Friendliness | 5.0 (2.2) | 4.7 (2.0) | .89 | |||

Attentiveness | 4.9 (1.9) | 4.4 (1.7) | .78 | -2.96 | .005 | |

Exuberance | Energy | 4.8 (1.8) | 4.7 (1.9) | .77 | ||

Personal growth | 5.1 (2.3) | 5.0 (2.2) | .82 | |||

Perseverance | 5.4 (2.0) | 5.2 (1.5) | .65 | |||

Adaptability | 5.3 (1.9) | 5.1 (1.8) | .79 | |||

Originality | 5.1 (2.2) | 4.7 (2.4) | .89 | -2.17 | .034 | |

Independence | 6.2 (1.6) | 6.4 (1.6) | .64 | |||

Structure | Orderliness | 4.9 (2.2) | 4.9 (2.0) | .88 | ||

Precision | 5.5 (2.1) | 5.0 (1.9) | .87 | -3.63 | .001 | |

Regularity | 5.5 (1.9) | 5.5 (1.9) | .88 | |||

Conformity | 5.5 (1.7) | 5.1 (2.0) | .85 | |||

Decisiveness | 4.8 (1.9) | 4.7 (2.1) | .82 | |||

Stability | Self-confidence | 5.5 (1.9) | 5.2 (1.9) | .86 | ||

Optimism | 5.6 (1.9) | 5.1 (1.9) | .77 | -3.31 | .002 | |

Frustration-tolerance | 6.0 (2.1) | 5.8 (2.2) | .87 | |||

Resilience | 5.7 (2.0) | 5.6 (2.0) | .78 | |||

* All correlation were tested at the .01 level ** Only shown for significant differences |

The correlations between the factors and the average standardized factor scores in the first and second administration is represented in Table 4.4.

Table 4.4. Mean standardized factor scores and corresponding t– and p-values (N = 53) | |||||

Factor | Mean stenscore first administration* | Mean stenscore second administration* | Correlation** | t-value | p-value |

Influence | 5.0 (2.0) | 5.2 (2.0) | .90 | 1.81 | .08 |

Sociability | 4.8 (2.3) | 4.5 (2.1) | .87 | -1.95 | .06 |

Exuberance | 5.3 (2.0) | 5.1 (2.0) | .79 | -0.99 | .33 |

Structure | 5.0 (2.3) | 4.7 (2.3) | .93 | -2.73 | .01 |

Stability | 5.8 (2.1) | 5.4 (2.3) | .87 | -2.78 | .01 |

Mean | 5.2 (2.1) | 5.0 (2.1) | .87 | ||

* The corresponding standard deviations are presented in brackets ** All correlations were tested at the .01 level |

T-tests were used in order to check whether the means were significantly different from each other.
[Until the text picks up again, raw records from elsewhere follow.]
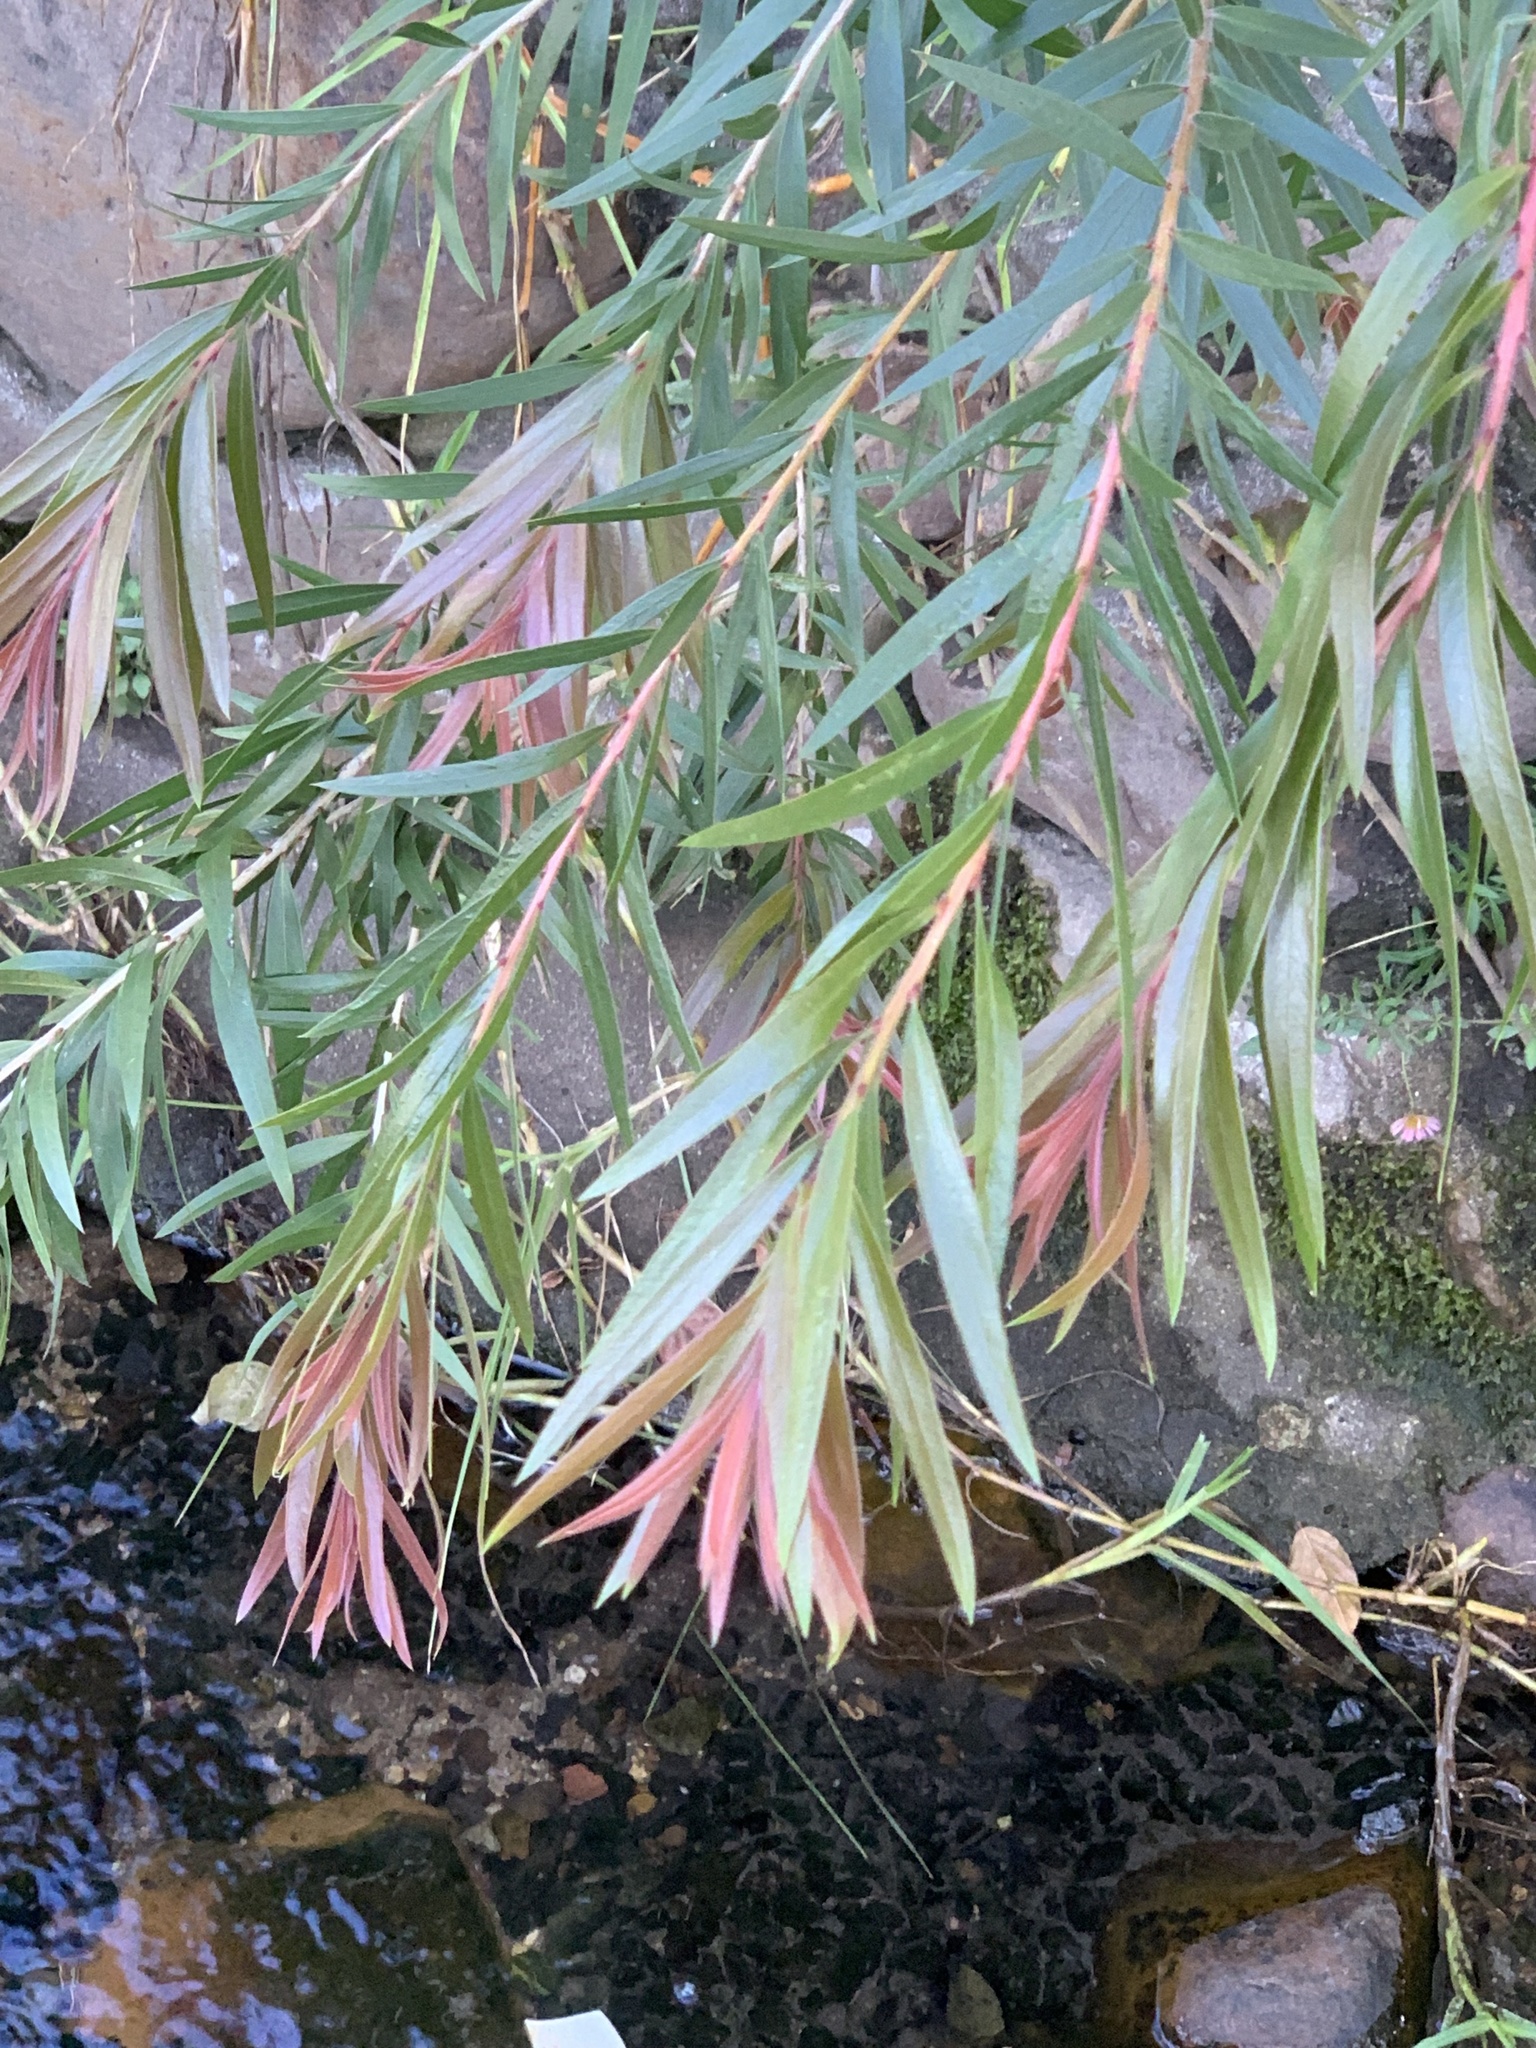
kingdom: Plantae
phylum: Tracheophyta
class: Magnoliopsida
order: Myrtales
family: Myrtaceae
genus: Callistemon
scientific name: Callistemon viminalis
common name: Drooping bottlebrush
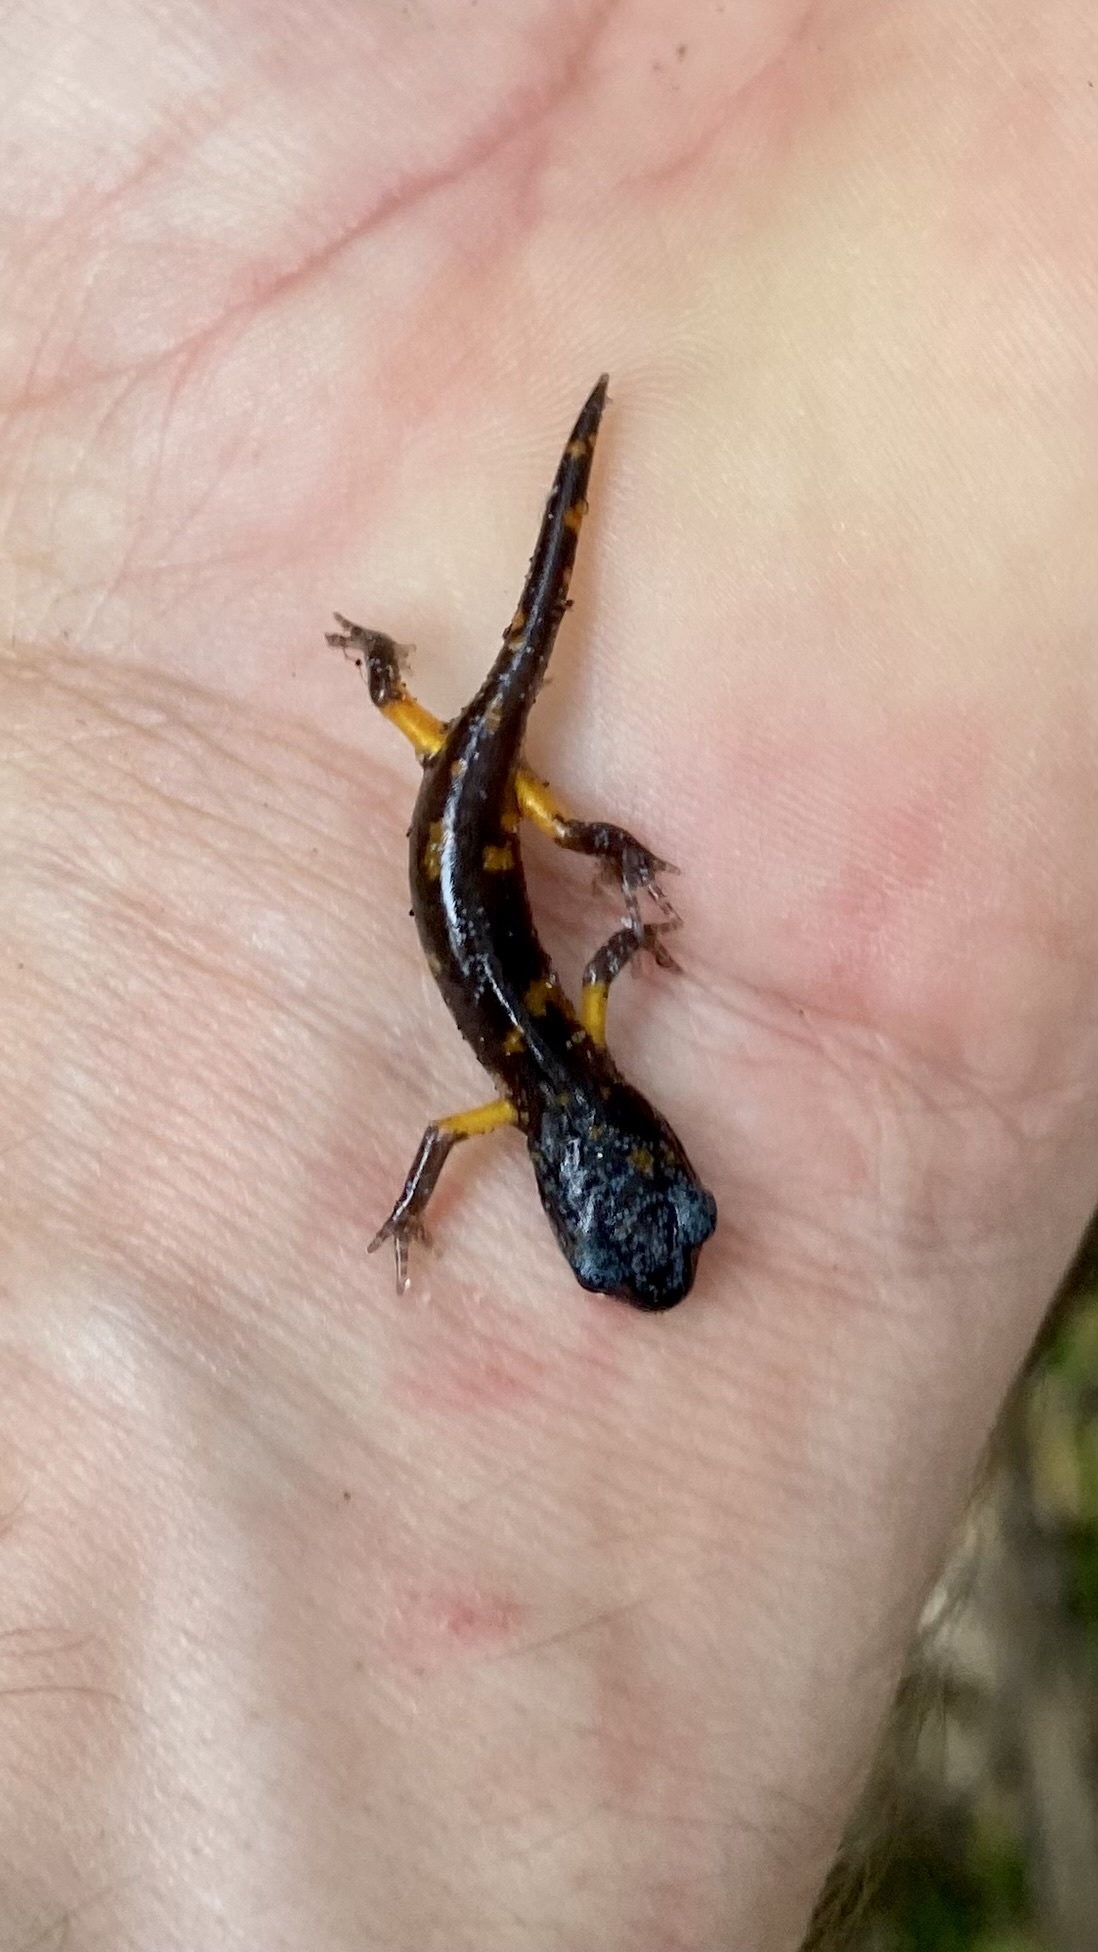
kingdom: Animalia
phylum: Chordata
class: Amphibia
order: Caudata
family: Plethodontidae
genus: Ensatina
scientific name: Ensatina eschscholtzii
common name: Ensatina
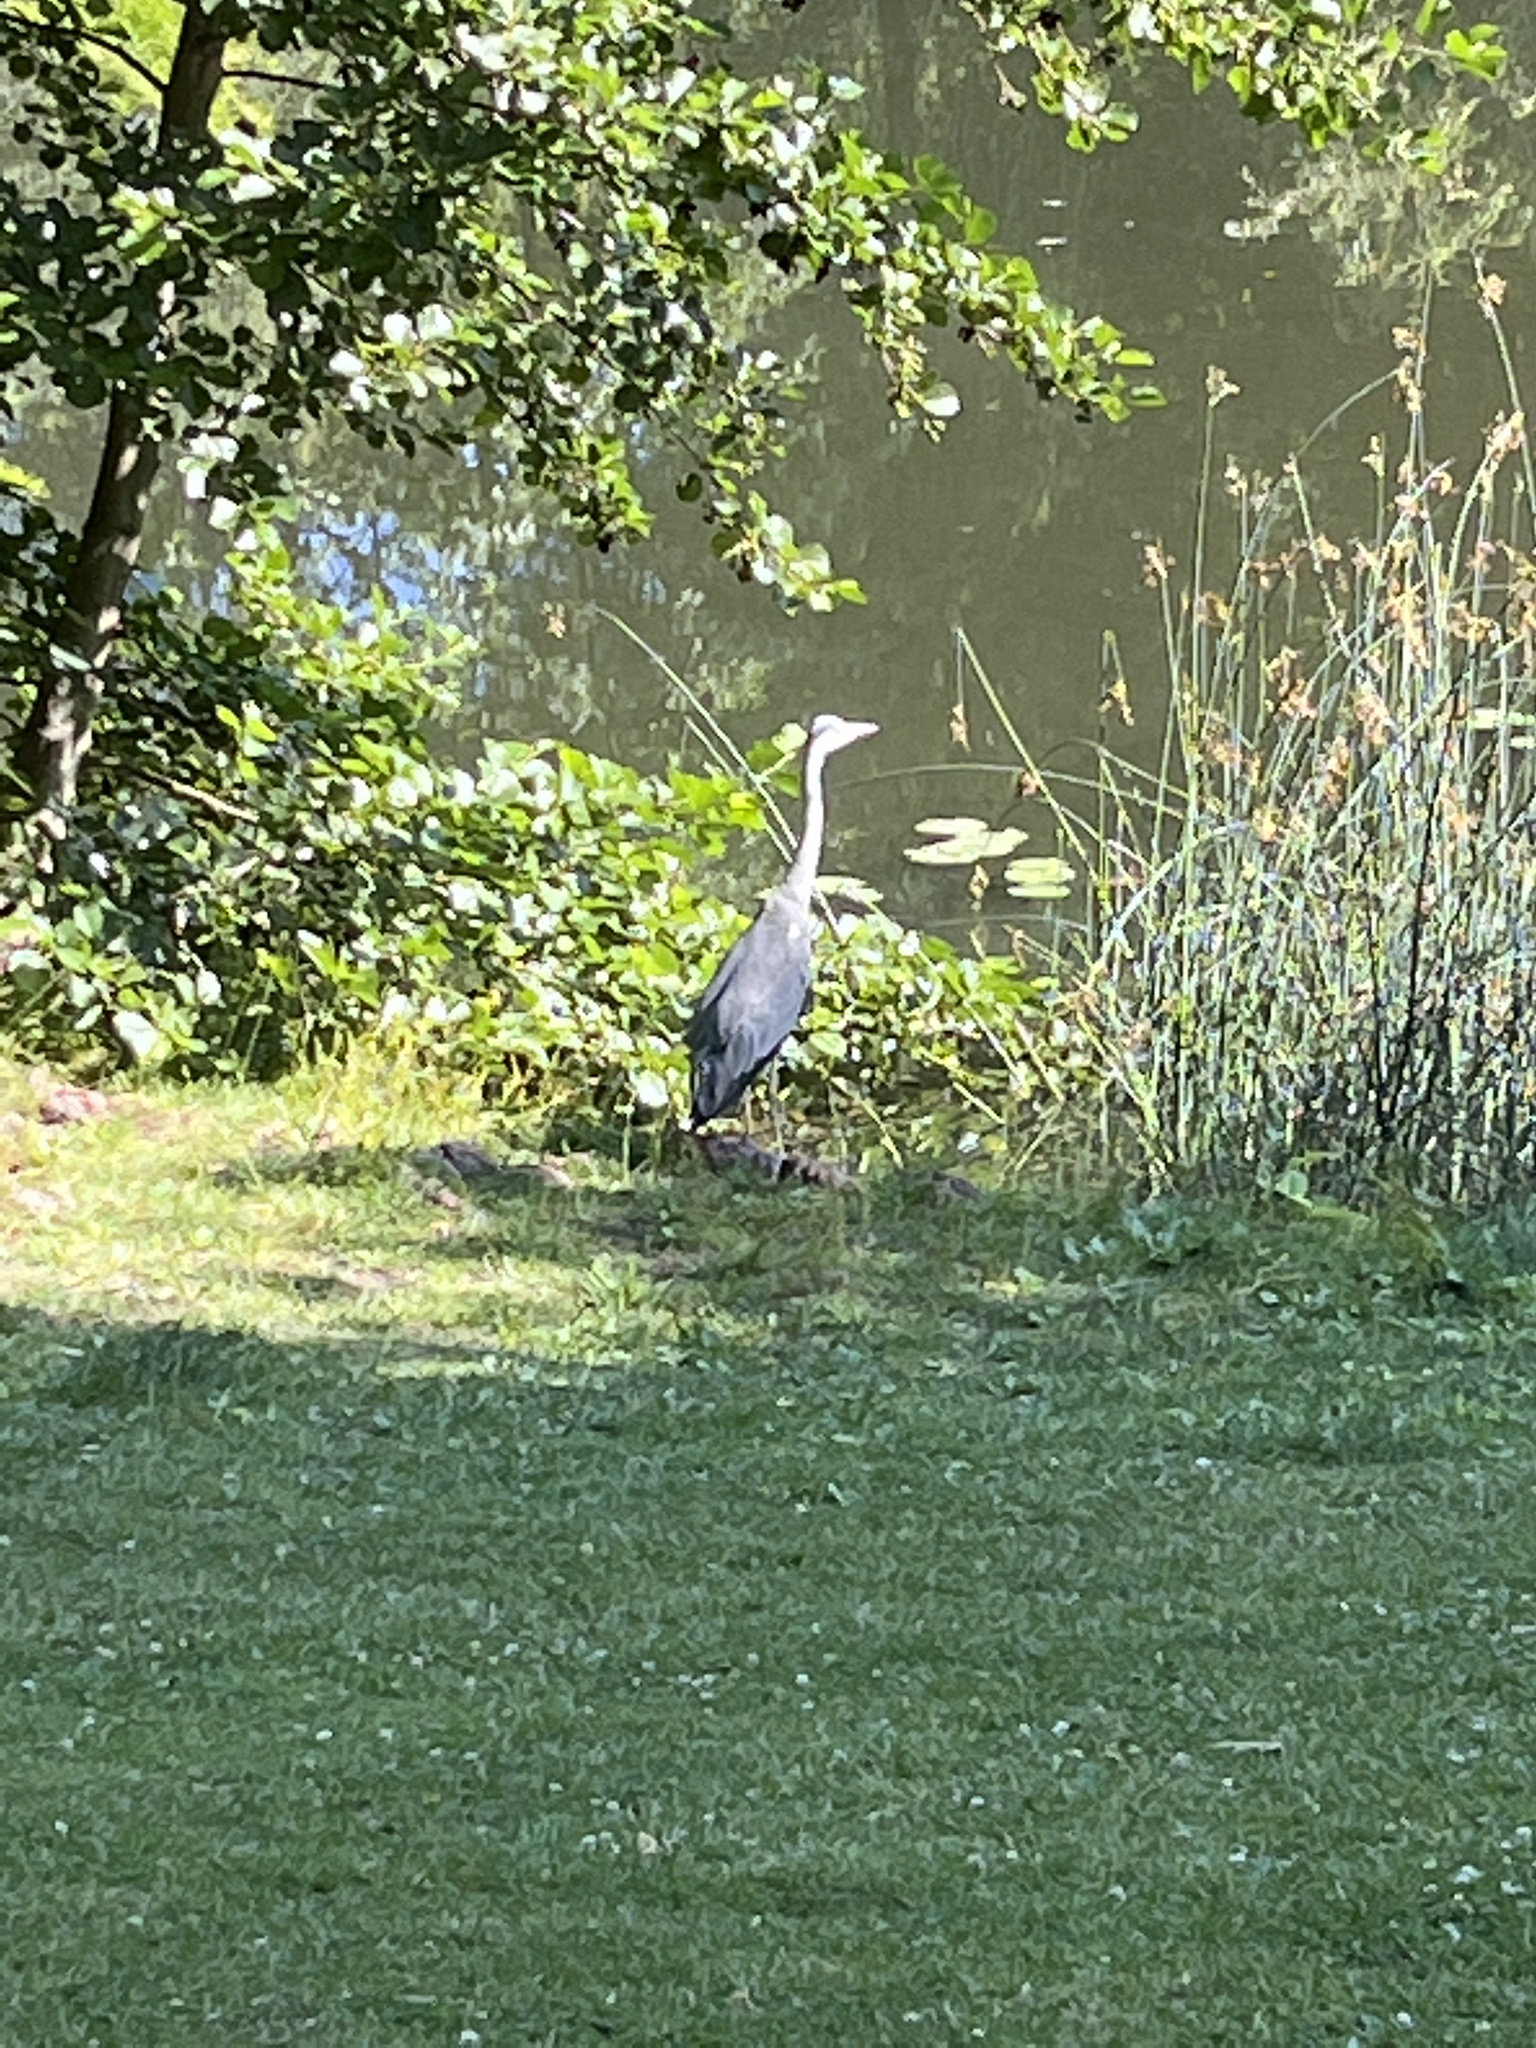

The t-tests showed significant differences for four of the scales (*Attentiveness*, *Precision*, *Optimism* and *Originality*) and two of the factors (*Structure *and *Stability*). The t-values and corresponding p value for the scales for which the first and second administration differed significantly are represented in Table 4.3. The t-values and corresponding p value for all the factors are represented in Table 4.4.

The correlations between the first and second administration are about as high as the reliabilities of the respective scales and factors. Test-retest correlations are in general lower than the reliabilities because there are real changes (in personality) in the research group. The stability of the scores on the WPI with an intervening period of nine months appears to be very high.